(Extracted records)

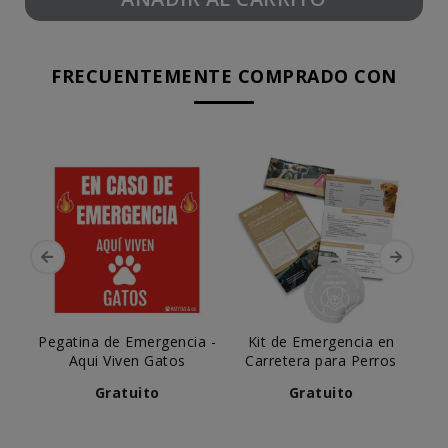
FRECUENTEMENTE COMPRADO CON
Pegatina de Emergencia -
Kit de Emergencia en
Aqui Viven Gatos
Carretera para Perros
Gratuito
Gratuito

- EXERCISE BRIEF -
Reproduce every line of text from the rows above verbatim, in the same order, omitting the pictures.

- RESPONSE FOR THIS EXERCISE -
FRECUENTEMENTE COMPRADO CON
Pegatina de Emergencia -
Kit de Emergencia en
Aqui Viven Gatos
Carretera para Perros
Gratuito
Gratuito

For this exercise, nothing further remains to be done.